Ms. Iezzi begins by framing the story of copywriting with a look at the ground-breaking work of legends like Bernbach, Ogilvy, Reeves and others back in the 1960s. Their work was fresh in relation to what was going on around them. Indeed that decades-old work formed the basis of many of our current communication trends. Ms. Iezzi uses the legends to reinforce the importance of storytelling, which these guys got right. Storytelling is the concept that best binds together The Idea Writers, as Ms. Iezzi issues a kind of challenge to today’s batch of copywriters to push into the new ways of communicating.
Two powerful notions emerge from The Idea Writers:
- Copywriting today is much more than only writing. Maybe writing was always more pure than writing.

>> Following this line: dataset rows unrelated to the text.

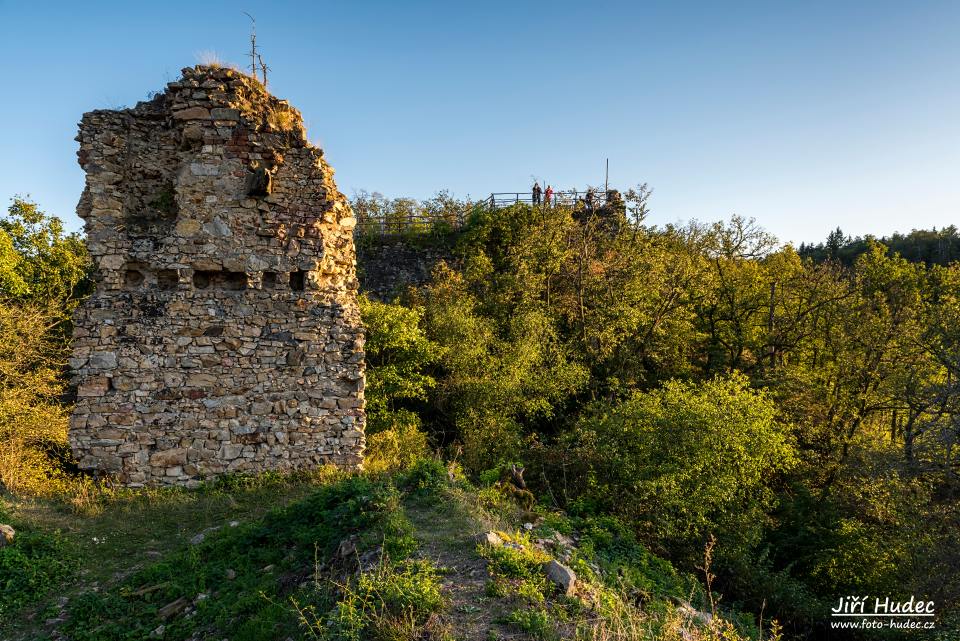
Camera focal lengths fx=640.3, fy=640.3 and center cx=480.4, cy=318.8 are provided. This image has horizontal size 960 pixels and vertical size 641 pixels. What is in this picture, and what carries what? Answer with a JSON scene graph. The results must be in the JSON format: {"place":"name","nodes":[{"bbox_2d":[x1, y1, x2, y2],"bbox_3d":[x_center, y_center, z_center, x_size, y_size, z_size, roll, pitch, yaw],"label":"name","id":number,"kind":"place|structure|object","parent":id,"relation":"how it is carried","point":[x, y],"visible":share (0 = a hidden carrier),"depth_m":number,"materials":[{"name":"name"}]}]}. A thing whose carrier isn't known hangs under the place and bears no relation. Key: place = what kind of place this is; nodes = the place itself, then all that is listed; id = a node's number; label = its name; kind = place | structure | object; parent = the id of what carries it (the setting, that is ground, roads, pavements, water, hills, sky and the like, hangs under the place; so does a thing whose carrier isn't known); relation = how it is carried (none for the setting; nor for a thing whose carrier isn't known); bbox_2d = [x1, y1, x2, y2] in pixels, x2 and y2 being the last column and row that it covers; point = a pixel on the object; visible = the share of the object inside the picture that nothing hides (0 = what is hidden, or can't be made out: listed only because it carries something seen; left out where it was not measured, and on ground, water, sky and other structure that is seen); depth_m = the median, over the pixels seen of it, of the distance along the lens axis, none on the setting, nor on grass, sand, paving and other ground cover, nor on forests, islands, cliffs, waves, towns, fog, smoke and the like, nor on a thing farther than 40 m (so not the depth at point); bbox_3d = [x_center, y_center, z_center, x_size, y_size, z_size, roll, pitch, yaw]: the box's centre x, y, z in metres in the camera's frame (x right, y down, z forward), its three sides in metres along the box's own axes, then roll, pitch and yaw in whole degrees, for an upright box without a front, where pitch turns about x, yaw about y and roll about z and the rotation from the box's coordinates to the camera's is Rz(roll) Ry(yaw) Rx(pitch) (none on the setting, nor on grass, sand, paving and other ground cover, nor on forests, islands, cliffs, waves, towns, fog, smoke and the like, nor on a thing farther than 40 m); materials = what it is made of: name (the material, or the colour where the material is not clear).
{"place":"outdoors","nodes":[
{"label":"outdoors","id":0,"kind":"place"},
{"bbox_2d":[66,64,364,486],"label":"stone tower","id":1,"kind":"structure","parent":0,"point":[200,114],"depth_m":11.97,"materials":[{"name":"stone"}]},
{"bbox_2d":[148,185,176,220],"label":"plant","id":2,"kind":"object","parent":1,"relation":"attached to","point":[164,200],"visible":0.7,"depth_m":11.71,"materials":[{"name":"green plant"}]},
{"bbox_2d":[194,50,234,69],"label":"dry grass","id":3,"kind":"structure","parent":1,"relation":"on","point":[216,62],"materials":[{"name":"beige plant"}]},
{"bbox_2d":[243,12,268,87],"bbox_3d":[-4.625,-5.340,13.115,0.528,1.902,0.508,0,1,0],"label":"dead tree","id":4,"kind":"object","parent":1,"relation":"on","point":[263,68],"visible":0.77,"depth_m":13.11,"materials":[{"name":"wood"}]},
{"bbox_2d":[246,166,272,196],"bbox_3d":[-4.122,-2.515,11.949,0.494,0.582,0.518,0,1,0],"label":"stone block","id":5,"kind":"object","parent":1,"relation":"in","point":[263,178],"visible":0.88,"depth_m":11.80,"materials":[{"name":"brown stone"}]},
{"bbox_2d":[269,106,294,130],"label":"dry grass","id":6,"kind":"structure","parent":0,"point":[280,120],"visible":0.58,"materials":[{"name":"plant"}]},
{"bbox_2d":[0,461,758,640],"label":"grassy ground","id":7,"kind":"structure","parent":0,"point":[230,527],"materials":[{"name":"green plant"}]},
{"bbox_2d":[0,523,14,545],"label":"rock","id":8,"kind":"object","parent":7,"relation":"on","point":[10,533],"visible":0.98,"depth_m":8.18,"materials":[{"name":"grey stone"}]},
{"bbox_2d":[0,526,76,610],"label":"shrub","id":9,"kind":"object","parent":7,"relation":"on","point":[14,561],"visible":0.83,"depth_m":7.80,"materials":[{"name":"green plant"}]},
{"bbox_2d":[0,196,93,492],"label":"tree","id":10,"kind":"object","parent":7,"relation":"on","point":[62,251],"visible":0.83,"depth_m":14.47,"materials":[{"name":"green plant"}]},
{"bbox_2d":[125,582,170,597],"bbox_3d":[-3.737,3.035,7.175,0.475,0.114,0.217,-1,1,-44],"label":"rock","id":11,"kind":"object","parent":7,"relation":"on","point":[156,587],"visible":0.87,"depth_m":7.14,"materials":[{"name":"brown stone"}]},
{"bbox_2d":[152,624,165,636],"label":"rock","id":12,"kind":"object","parent":7,"relation":"on","point":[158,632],"visible":0.98,"depth_m":6.32,"materials":[{"name":"stone"}]},
{"bbox_2d":[156,596,190,618],"bbox_3d":[-3.271,3.067,6.816,0.265,0.154,0.352,1,1,35],"label":"rock","id":13,"kind":"object","parent":7,"relation":"on","point":[175,604],"visible":0.93,"depth_m":6.74,"materials":[{"name":"stone"}]},
{"bbox_2d":[190,531,206,543],"bbox_3d":[-3.929,3.065,8.944,0.287,0.154,0.307,1,1,36],"label":"rock","id":14,"kind":"object","parent":7,"relation":"on","point":[200,537],"visible":0.69,"depth_m":8.88,"materials":[{"name":"grey stone"}]},
{"bbox_2d":[224,568,236,579],"bbox_3d":[-3.031,3.070,7.698,0.176,0.121,0.173,1,1,33],"label":"rock","id":15,"kind":"object","parent":7,"relation":"on","point":[230,574],"visible":0.92,"depth_m":7.66,"materials":[{"name":"grey stone"}]},
{"bbox_2d":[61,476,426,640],"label":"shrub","id":16,"kind":"object","parent":7,"relation":"on","point":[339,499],"visible":0.76,"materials":[{"name":"green plant"}]},
{"bbox_2d":[338,537,358,557],"bbox_3d":[-1.460,2.555,7.185,0.283,0.205,0.271,1,1,41],"label":"rock","id":17,"kind":"object","parent":7,"relation":"on","point":[342,550],"visible":0.9,"depth_m":7.10,"materials":[{"name":"grey stone"}]},
{"bbox_2d":[324,557,442,640],"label":"shrub","id":18,"kind":"object","parent":7,"relation":"on","point":[344,612],"visible":0.88,"depth_m":5.33,"materials":[{"name":"green plant"}]},
{"bbox_2d":[364,416,429,471],"bbox_3d":[-1.992,3.038,14.619,2.157,1.605,2.264,0,1,0],"label":"shrub","id":19,"kind":"object","parent":7,"relation":"on","point":[393,451],"visible":0.6,"depth_m":14.43,"materials":[{"name":"plant"}]},
{"bbox_2d":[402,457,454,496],"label":"shrub","id":20,"kind":"object","parent":7,"relation":"on","point":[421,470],"visible":0.75,"depth_m":10.22,"materials":[{"name":"green plant"}]},
{"bbox_2d":[477,531,503,546],"bbox_3d":[0.101,2.467,7.139,0.331,0.190,0.347,1,1,44],"label":"rock","id":21,"kind":"object","parent":7,"relation":"on","point":[491,535],"visible":0.72,"depth_m":7.07,"materials":[{"name":"grey stone"}]},
{"bbox_2d":[476,531,554,600],"bbox_3d":[0.376,2.562,6.601,0.995,0.547,1.210,0,1,0],"label":"shrub","id":22,"kind":"object","parent":7,"relation":"on","point":[515,565],"visible":0.69,"depth_m":6.54,"materials":[{"name":"green plant"}]},
{"bbox_2d":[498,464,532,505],"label":"tree stump","id":23,"kind":"object","parent":7,"relation":"on","point":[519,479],"visible":0.79,"depth_m":11.17,"materials":[{"name":"brown"}]},
{"bbox_2d":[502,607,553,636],"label":"plant","id":24,"kind":"object","parent":7,"relation":"on","point":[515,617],"visible":0.97,"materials":[{"name":"green plant"}]},
{"bbox_2d":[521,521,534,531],"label":"rock","id":25,"kind":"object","parent":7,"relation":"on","point":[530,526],"visible":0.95,"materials":[{"name":"white stone"}]},
{"bbox_2d":[545,559,577,594],"bbox_3d":[0.821,2.631,6.519,0.342,0.295,0.423,-1,1,-41],"label":"rock","id":26,"kind":"object","parent":7,"relation":"on","point":[564,574],"visible":0.84,"depth_m":6.40,"materials":[{"name":"grey stone"}]},
{"bbox_2d":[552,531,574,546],"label":"rock","id":27,"kind":"object","parent":7,"relation":"on","point":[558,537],"visible":0.75,"depth_m":8.76,"materials":[{"name":"grey stone"}]},
{"bbox_2d":[675,601,711,622],"bbox_3d":[2.384,3.317,7.180,0.514,0.249,0.510,1,1,44],"label":"rock","id":28,"kind":"object","parent":7,"relation":"on","point":[682,608],"visible":0.52,"depth_m":7.12,"materials":[{"name":"grey stone"}]},
{"bbox_2d":[700,536,717,620],"bbox_3d":[2.587,3.038,7.246,0.269,1.198,0.371,0,1,0],"label":"dry weed","id":29,"kind":"object","parent":7,"relation":"on","point":[707,578],"visible":0.92,"depth_m":7.26,"materials":[{"name":"plant"}]},
{"bbox_2d":[401,494,533,640],"label":"dirt path","id":30,"kind":"structure","parent":0,"point":[466,584],"materials":[{"name":"brown soil"}]},
{"bbox_2d":[0,0,959,248],"label":"sky","id":31,"kind":"structure","parent":0,"point":[878,227],"materials":[{"name":"blue"}]},
{"bbox_2d":[354,197,628,302],"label":"stone wall","id":32,"kind":"structure","parent":0,"point":[401,262],"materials":[{"name":"grey stone"}]},
{"bbox_2d":[351,190,477,237],"bbox_3d":[-3.692,-5.096,32.615,8.787,2.764,4.097,0,1,0],"label":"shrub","id":33,"kind":"object","parent":32,"relation":"attached to","point":[410,202],"visible":0.46,"depth_m":32.42,"materials":[{"name":"green plant"}]},
{"bbox_2d":[353,205,490,237],"bbox_3d":[-3.704,-4.343,29.180,7.315,1.303,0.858,0,1,0],"label":"metal railing","id":34,"kind":"object","parent":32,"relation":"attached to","point":[410,215],"visible":0.58,"depth_m":29.13,"materials":[{"name":"metal"}]},
{"bbox_2d":[532,183,541,204],"bbox_3d":[2.544,-5.536,29.121,0.543,1.344,0.575,1,1,41],"label":"person","id":35,"kind":"object","parent":32,"relation":"on","point":[534,189],"visible":0.72,"depth_m":29.01},
{"bbox_2d":[544,184,553,205],"bbox_3d":[3.096,-5.456,29.226,0.552,1.333,0.568,1,1,34],"label":"person","id":36,"kind":"object","parent":32,"relation":"on","point":[549,189],"visible":0.66,"depth_m":29.12},
{"bbox_2d":[485,191,618,212],"bbox_3d":[3.613,-5.314,30.191,6.326,1.305,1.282,0,1,0],"label":"metal railing","id":37,"kind":"object","parent":32,"relation":"attached to","point":[517,193],"visible":0.62,"depth_m":29.98,"materials":[{"name":"metal"}]},
{"bbox_2d":[585,188,594,208],"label":"person","id":38,"kind":"object","parent":32,"relation":"on","point":[590,197],"visible":0.71,"depth_m":29.03},
{"bbox_2d":[604,158,609,194],"bbox_3d":[6.159,-6.601,31.295,0.155,2.534,0.153,0,1,0],"label":"pole","id":39,"kind":"object","parent":32,"relation":"attached to","point":[607,161],"visible":0.67,"depth_m":31.26,"materials":[{"name":"brown"}]},
{"bbox_2d":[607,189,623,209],"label":"person","id":40,"kind":"object","parent":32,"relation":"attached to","point":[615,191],"visible":0.57,"depth_m":30.21},
{"bbox_2d":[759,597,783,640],"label":"dry weed","id":41,"kind":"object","parent":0,"point":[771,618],"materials":[{"name":"beige plant"}]},
{"bbox_2d":[796,225,959,269],"label":"distant hill","id":42,"kind":"structure","parent":0,"point":[803,245],"materials":[{"name":"green plant"}]},
{"bbox_2d":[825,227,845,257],"label":"tree","id":43,"kind":"object","parent":42,"relation":"on","point":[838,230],"visible":0.4,"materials":[{"name":"green plant"}]},
{"label":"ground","id":44,"kind":"structure","parent":0},
{"bbox_2d":[362,297,440,435],"bbox_3d":[-2.841,2.036,19.874,3.831,5.572,3.984,0,1,0],"label":"tree","id":45,"kind":"object","parent":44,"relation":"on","point":[404,337],"visible":0.62,"depth_m":19.32,"materials":[{"name":"green plant"}]},
{"bbox_2d":[362,200,959,638],"label":"forest","id":46,"kind":"object","parent":44,"relation":"on","point":[957,520],"visible":0.72,"materials":[{"name":"green plant"}]},
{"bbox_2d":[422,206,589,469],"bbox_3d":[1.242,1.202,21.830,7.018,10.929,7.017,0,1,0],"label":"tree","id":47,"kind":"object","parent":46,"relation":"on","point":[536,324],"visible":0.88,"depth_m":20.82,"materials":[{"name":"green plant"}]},
{"bbox_2d":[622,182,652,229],"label":"tree","id":48,"kind":"object","parent":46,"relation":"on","point":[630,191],"visible":0.7,"depth_m":31.25,"materials":[{"name":"plant"}]},
{"bbox_2d":[572,369,798,550],"bbox_3d":[4.910,3.960,15.680,5.641,5.425,5.507,0,1,0],"label":"tree","id":49,"kind":"object","parent":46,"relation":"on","point":[694,415],"visible":0.95,"depth_m":14.74,"materials":[{"name":"green plant"}]},
{"bbox_2d":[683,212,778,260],"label":"bare tree","id":50,"kind":"object","parent":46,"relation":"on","point":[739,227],"visible":0.7,"depth_m":36.71,"materials":[{"name":"plant"}]},
{"bbox_2d":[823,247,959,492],"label":"tree","id":51,"kind":"object","parent":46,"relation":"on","point":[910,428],"visible":0.94,"depth_m":18.83,"materials":[{"name":"plant"}]}
]}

Today’s copywriters will sketch designs, draft scripts, work out the voices of a cartoon and a blog persona. They will pitch ideas because they are closest to the energy behind the idea and because organizations run much flatter. This book helps break through the silos that are already on their way down.
- Today’s copywriters help guide brand development following new methods of persuasion. In this new age, people buying stuff have unprecedented control of brand. Today’s copywriter recognizes the stories that honor the people doing the purchasing while smartly positioning the brand as a kind of conversation partner.
Ms. Iezzi’s book is the first copywriting book I’ve read that does justice to the emerging notion of the switch from corporate monologue to personal dialogue. The only lame part of the book came when she trotted out her personal list of tiresome cliché ad ideas. Her list of six included things we all instantly know, but to say those ideas will never work again seems like a challenge. The list also invalidates the notion that we beg, borrow and steal good ideas constantly—it’s just that those ideas are more or less recognizable in a different arena.